Principal Performance Engineer – Cortex Cloud
Company | Palo Alto Networks |
---|---|
Location | Santa Clara, CA, USA |
Salary | $Not Provided – $Not Provided |
Type | Full-Time |
Degrees | Bachelor’s, Master’s |
Experience Level | Expert or higher |
Requirements
- 10+ years of experience in software engineering or performance engineering, with a strong focus on testing and optimizing distributed cloud-native systems.
- Proven track record in building and executing performance testing strategies in complex, large-scale environments.
- Strong programming and scripting skills in Python (preferred), along with experience using performance tools like JMeter, Locust, or similar.
- Expertise in performance profiling, diagnostics, and tuning across microservices architectures.
- Deep understanding of cloud platforms (AWS, GCP, Azure), Kubernetes orchestration, and cloud-native service architectures.
- Hands-on experience with observability and monitoring tools such as Prometheus, Grafana, OpenTelemetry etc.
- Strong knowledge of CI/CD systems and infrastructure automation, including Gitlab, Jenkins or similar.
- Experience with Java JVM tuning, Golang profiling is a plus.
- Excellent analytical, debugging, and troubleshooting skills at the system and application levels.
- Exceptional communication skills with the ability to influence architecture and drive performance culture across engineering.
- Bachelor’s or Master’s degree in Computer Science, Engineering, or a related technical field.
- Experience in chaos engineering, fault injection, and resilience testing.
- Familiarity with capacity planning, system tuning, and infrastructure sizing for cloud-native applications.
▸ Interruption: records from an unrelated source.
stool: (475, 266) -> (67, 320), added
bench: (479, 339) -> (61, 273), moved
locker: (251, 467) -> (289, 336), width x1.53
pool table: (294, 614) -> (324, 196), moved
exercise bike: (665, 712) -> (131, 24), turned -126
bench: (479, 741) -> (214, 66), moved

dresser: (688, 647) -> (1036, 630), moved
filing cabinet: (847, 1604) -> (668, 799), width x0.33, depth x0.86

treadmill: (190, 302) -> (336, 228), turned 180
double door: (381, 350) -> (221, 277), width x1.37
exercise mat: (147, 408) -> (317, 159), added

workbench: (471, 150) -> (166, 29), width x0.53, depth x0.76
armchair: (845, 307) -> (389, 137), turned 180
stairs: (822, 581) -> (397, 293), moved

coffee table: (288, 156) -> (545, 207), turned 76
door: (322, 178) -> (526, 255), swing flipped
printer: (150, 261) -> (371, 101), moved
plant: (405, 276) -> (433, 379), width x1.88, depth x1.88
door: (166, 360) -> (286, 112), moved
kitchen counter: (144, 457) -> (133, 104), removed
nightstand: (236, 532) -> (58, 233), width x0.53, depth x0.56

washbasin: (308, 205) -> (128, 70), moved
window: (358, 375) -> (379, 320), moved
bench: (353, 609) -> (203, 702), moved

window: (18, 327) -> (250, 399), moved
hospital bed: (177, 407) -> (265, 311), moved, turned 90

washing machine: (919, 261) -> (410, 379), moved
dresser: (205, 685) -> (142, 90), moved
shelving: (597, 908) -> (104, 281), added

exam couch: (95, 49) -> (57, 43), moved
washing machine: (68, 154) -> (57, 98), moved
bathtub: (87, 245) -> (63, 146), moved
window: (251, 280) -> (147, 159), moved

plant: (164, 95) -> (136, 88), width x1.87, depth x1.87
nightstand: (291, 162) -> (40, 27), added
- Strong knowledge of database performance, caching strategies, and distributed systems principles.
- Prior experience leading performance initiatives in multi-cloud or hybrid-cloud environments.
Responsibilities
- Design and implement end-to-end performance testing strategies for distributed cloud-native systems, ensuring scalability, reliability, and responsiveness.
- Build and maintain robust, reusable performance test frameworks and pipelines using tools like JMeter, Locust, or custom Python-based solutions.
- Develop and execute load, stress, soak, and failover tests to simulate real-world usage patterns, edge cases, and peak load scenarios.
- Identify system bottlenecks, resource contention, and inefficiencies across services, infrastructure, and code; work cross-functionally to drive resolution.
- Collaborate with Product and Customer Success teams to understand key customer workflows and usage patterns, translating them into performance test scenarios.
- Integrate performance tests into CI/CD pipelines and staging environments to enable continuous performance validation and pre-release gatekeeping.
- Define and track key performance metrics (e.g., latency, throughput, system resource usage) and build dashboards using Prometheus, Grafana, or other observability platforms.
- Perform deep-dive analysis of performance test results, system telemetry, and application profiling data (e.g., Flamegraphs, heap dumps).
- Advocate for performance-first design principles across engineering teams; influence architectural decisions to improve system efficiency and testability.
- Contribute to chaos engineering and fault injection efforts to validate system resilience under adverse conditions.
- Lead incident retrospectives related to performance degradation and provide guidance for proactive tuning and improvements.
- Thrive in a fast-paced environment, owning performance initiatives from inception through implementation and continuous iteration.
Preferred Qualifications
- Experience with Java JVM tuning, Golang profiling is a plus.